Hello Biostars community,
I would like to simulate structural variants calling (i.e. genomic inversions, deletions and insertions) in order to understand some experimental results I am getting.
My idea is:
- Generate random DNA sequence of defined length (ex. 1 Mbp) with equal probability of A/T/C/G and store as fasta1
- Manually create genomic inversion/deletion/insertion/duplication etc. and store as fasta2
- Tricky part: Use the sequence from fasta2 and generate random paired-end data with fastq format (thus generating random but unique header, sequence of defined length derived from fasta2 with highest quality). These paired-end "reads" would also need to have a defined insert length (let's say 500bp with some standard deviation).
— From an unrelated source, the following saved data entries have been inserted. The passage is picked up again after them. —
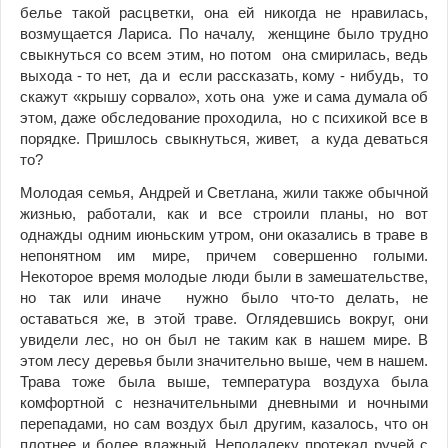
белье такой расцветки, она ей никогда не нравилась,
возмущается Лариса. По началу, женщине было трудно
свыкнуться со всем этим, но потом она смирилась, ведь
выхода - то нет, да и если рассказать, кому - нибудь, то
скажут «крышу сорвало», хоть она уже и сама думала об
этом, даже обследование проходила, но с психикой все в
порядке. Пришлось свыкнуться, живет, а куда деваться
то?
Молодая семья, Андрей и Светлана, жили также обычной
жизнью, работали, как и все строили планы, но вот
однажды одним июньским утром, они оказались в траве в
непонятном им мире, причем совершенно голыми.
Некоторое время молодые люди были в замешательстве,
но так или иначе нужно было что-то делать, не
оставаться же, в этой траве. Оглядевшись вокруг, они
увидели лес, но он был не таким как в нашем мире. В
этом лесу деревья были значительно выше, чем в нашем.
Трава тоже была выше, температура воздуха была
комфортной с незначительными дневными и ночными
перепадами, но сам воздух был другим, казалось, что он
плотнее и более влажный. Неподалеку протекал ручей с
Since my knowledge in coding is basic-next-to-nothing, I am not sure if this is actually possible and have no idea if I should use R, Python or...? Any help or existing scripts would be highly appreciated.
Thank you in advance.
I am already dealing with bacterial genomes. They frequently have inversions/duplications etc. so I want to generate a random sequence which will (hopefully) be free of such structures. Thanks for No.3 :)
If you need random sequence then use: Generate Random Dna Sequence Data With Equal Base Frequencies
Or two online sites:
http://users-birc.au.dk/biopv/php/fabox/random_sequence_generator.php
http://www.faculty.ucr.edu/~mmaduro/random.htm
Everything works well, I didn't think I would pull this easily. All tools are already there :) BTW, any chance there is an automated generator of inversions/duplications and such (point 2)? I am doing it manually, and it's a little bit time consuming.
BBMap has a recent addition called mutate.sh, that I made for testing the sensitivity of contaminant removal when the contaminants are bacterial strains of the same species. It creates a mutant variant of a genome. For example:
This will create a mutant version of the original genome with 95% identity to the original. The mutations are random, with no conserved locations (though I may add that option later), so any duplications or inversions in the original will (probabilistically) not be present in the mutant, since they would have received different mutations. However, the general structure will still be similar to a real bacteria. If you want to generate synthetic reads from a bacteria-like thing with no repeats or inversions, I suggest you run mutate on a real bacterial genome, then use randomreads.sh on the mutant genome. 95% identity should be sufficiently low (averaging a mutation every 20bp), though it depends on your specific needs.